Ce qui est overkill pour un freelance seul
Odoo peut tout faire, et c’est précisément le piège. Voici ce que j’ai désactivé ou jamais activé :
- La comptabilité analytique poussée : centres de coûts, ventilation multi-projets. Utile à 20 salariés, du bruit à 1.
- Les feuilles de temps facturables automatiques : je facture au forfait, pas à l’heure. Le time-tracking m’ajoutait une corvée sans valeur.
- Les abonnements récurrents : je n’ai pas de SaaS à facturer mensuellement. Zéro besoin.
- Le multi-société : une EURL, une société. Suivant.
Le bon setup freelance, c’est Odoo dégraissé : trois ou quatre modules, pas quinze. Chaque module activé est une surface de configuration à maintenir.
Facturation électronique : l’échéance à ne pas rater
La réforme française arrive vite. Au 1er septembre 2026, toutes les entreprises assujetties à la TVA — mon EURL comprise — doivent être capables de recevoir des factures électroniques. L’obligation d’émettre est progressive : grandes entreprises et ETI dès septembre 2026, TPE/PME et micro-entreprises repoussées à septembre 2027. Le passage se fera via une Plateforme Agréée (PA), nouvelle terminologie officielle qui remplace l’ancien « PDP ». Concrètement : même comme solo, je dois avoir choisi ma plateforme et branché mon outil de facturation avant l’été 2026. Odoo travaille sa conformité (le réseau PEPPOL est déjà natif côté Enterprise), mais la responsabilité du calendrier reste la mienne. Vérifiez toujours les dates à la source sur impots.gouv.fr.
Mon workflow concret, de bout en bout
Pour rendre ça tangible, voici le trajet d’une mission type dans mon instance :
- Le prospect entre en opportunité CRM dès le premier échange.
- À la proposition, je génère un devis avec 30 % d’acompte et mes conditions standard.
- Devis signé, je le convertis : Odoo crée la facture d’acompte, je l’envoie, je suis le paiement.
- À la livraison, facture de solde, et les relances tournent seules si ça traîne.
- En fin de trimestre, j’exporte pour ma TVA — et je croise ces chiffres avec mes autres indicateurs, un peu comme je croise GA4 et Search Console pour piloter mes sites.

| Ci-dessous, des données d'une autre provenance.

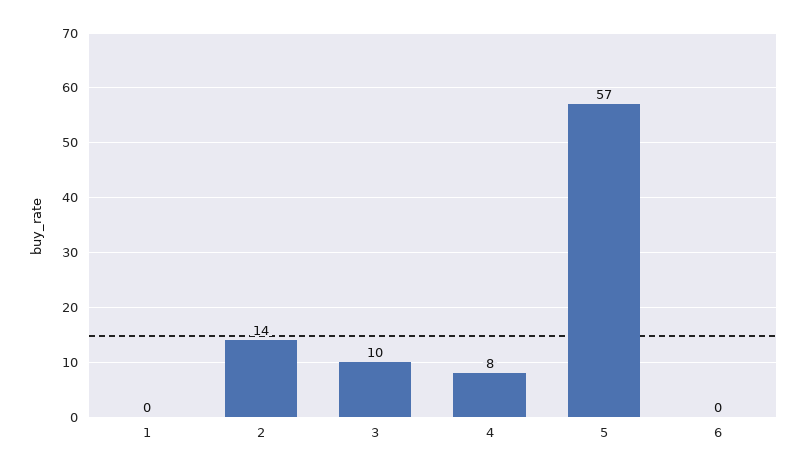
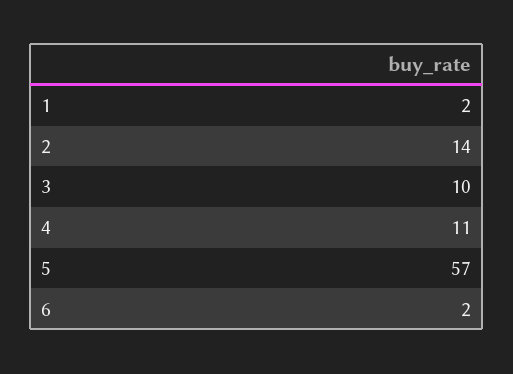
  {
-   "1": 0,
+   "1": 2,
    "2": 14,
    "3": 10,
-   "4": 8,
+   "4": 11,
    "5": 57,
-   "6": 0
+   "6": 2
  }

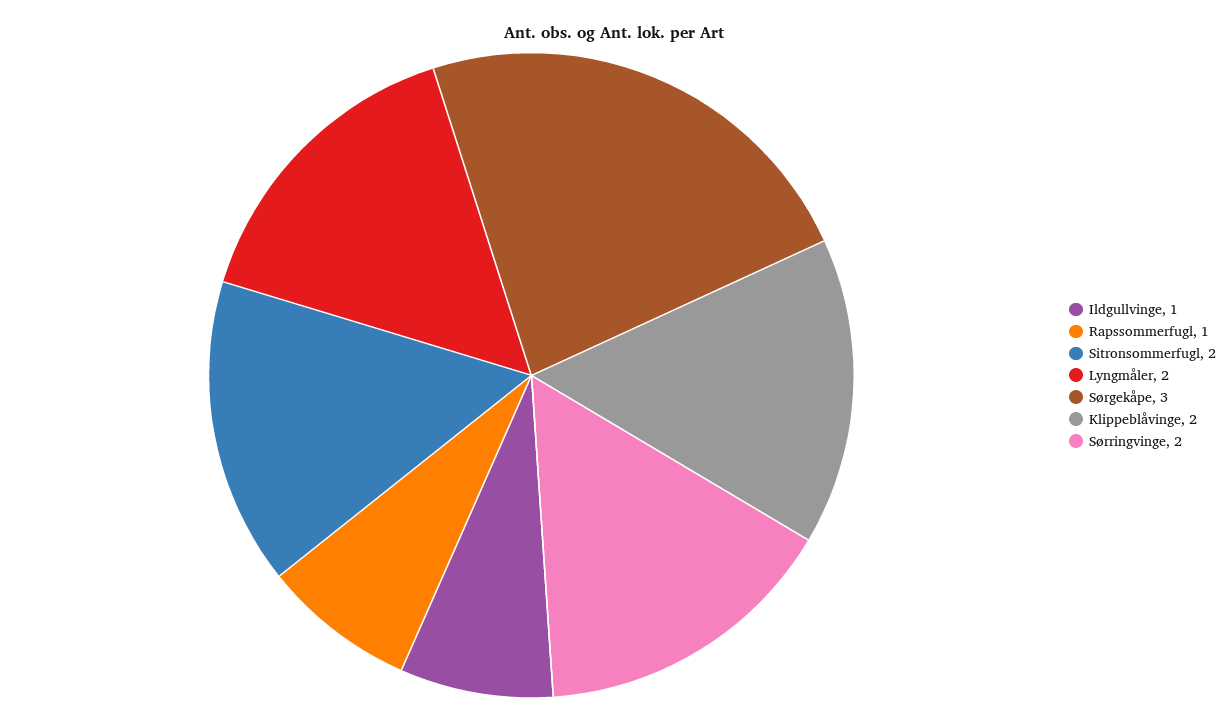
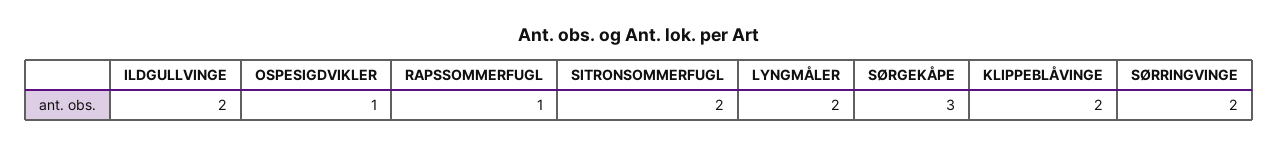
  {
-   "Ildgullvinge": 1,
+   "Ildgullvinge": 2,
    "Rapssommerfugl": 1,
    "Sitronsommerfugl": 2,
    "Lyngmåler": 2,
    "Sørgekåpe": 3,
    "Klippeblåvinge": 2,
-   "Sørringvinge": 2
+   "Sørringvinge": 2,
+   "OSPESIGDVIKLER": 1
  }

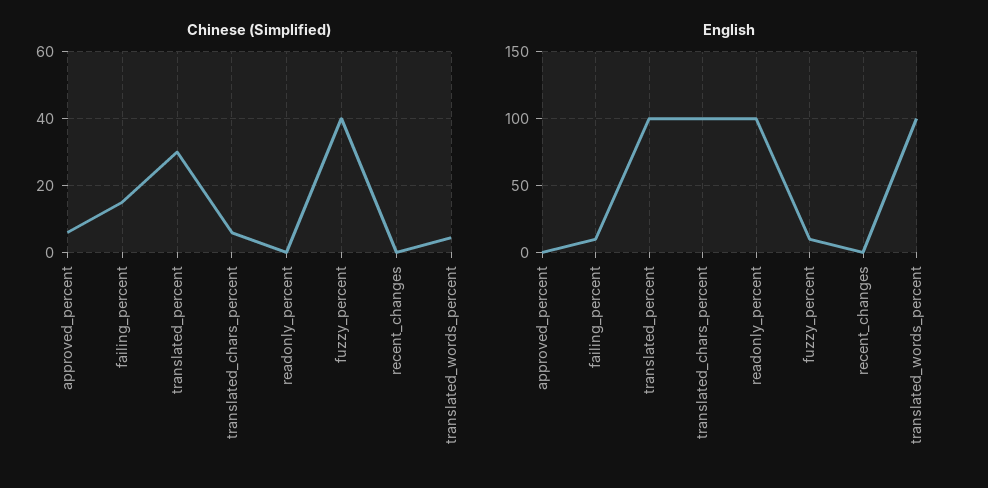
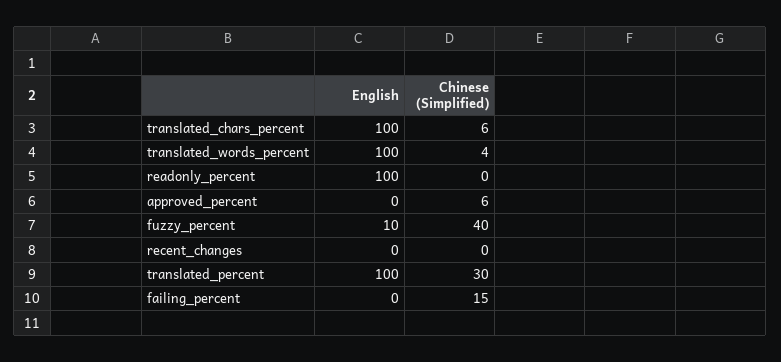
  {
    "Chinese (Simplified)": {
      "approved_percent": 6,
      "failing_percent": 15,
      "translated_percent": 30,
      "translated_chars_percent": 6,
      "readonly_percent": 0,
      "fuzzy_percent": 40,
      "recent_changes": 0,
      "translated_words_percent": 4
    },
    "English": {
      "approved_percent": 0,
-     "failing_percent": 10,
+     "failing_percent": 0,
      "translated_percent": 100,
      "translated_chars_percent": 100,
      "readonly_percent": 100,
      "fuzzy_percent": 10,
      "recent_changes": 0,
      "translated_words_percent": 100
    }
  }

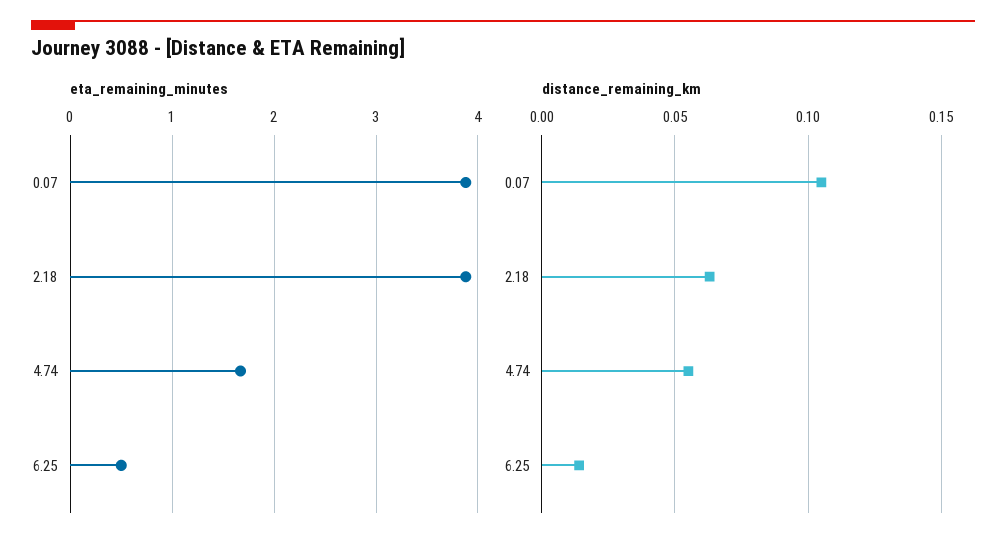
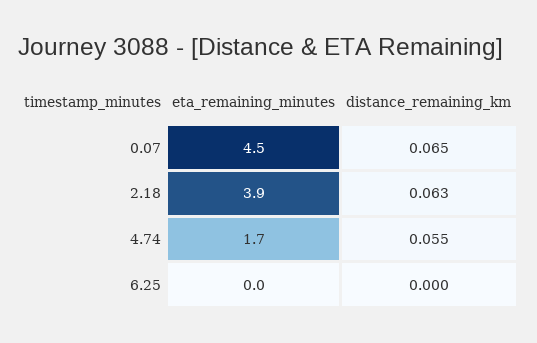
  {
    "eta_remaining_minutes": {
-     "0.07": 3.9,
+     "0.07": 4.5,
      "2.18": 3.9,
      "4.74": 1.7,
-     "6.25": 0.5
+     "6.25": 0
    },
    "distance_remaining_km": {
-     "0.07": 0.105,
+     "0.07": 0.065,
      "2.18": 0.063,
      "4.74": 0.055,
-     "6.25": 0.015
+     "6.25": 0
    }
  }

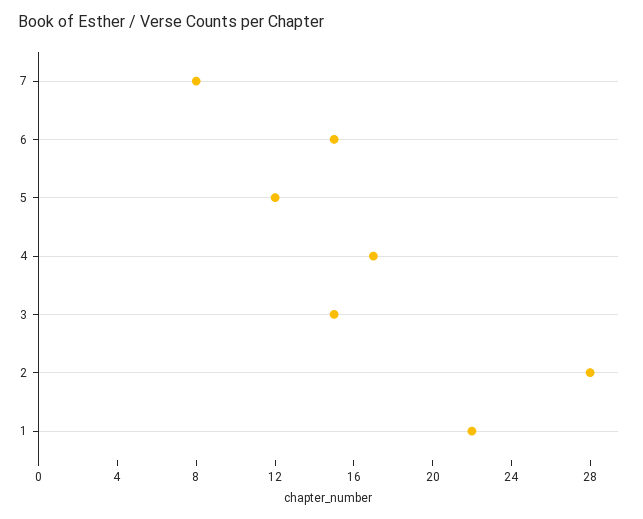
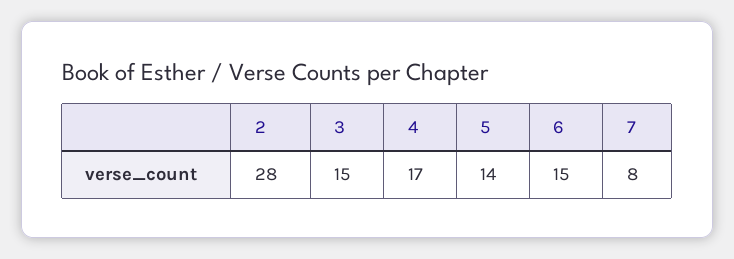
  {
    "7": 8,
    "6": 15,
-   "5": 12,
+   "5": 14,
    "4": 17,
    "3": 15,
-   "2": 28,
+   "2": 28
-   "1": 22
  }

Le tout sans quitter un seul outil, sans copier-coller un montant d’un tableur vers un PDF. C’est ça que je paie — en temps de config au départ — et que je récupère chaque mois.
Ce que j’en retiens
Odoo pour un freelance, ce n’est pas « un ERP trop gros pour moi ». C’est un socle qu’on découpe : on active le tiers qui sert, on ignore le reste. Le vrai gain n’est pas la facture plus jolie, c’est la continuité — devis, facture, relance, CRM dans le même objet client — et l’automatisation des relances qui protège la trésorerie. Commencez en Community pour comprendre la mécanique, passez en Enterprise le jour où la synchro bancaire et la conformité facturation électronique valent leur abonnement. Et quelle que soit votre stack, bloquez dès maintenant l’échéance du 1er septembre 2026 : recevoir une e-facture ne sera plus optionnel. Le tableur, lui, ne vous préviendra pas.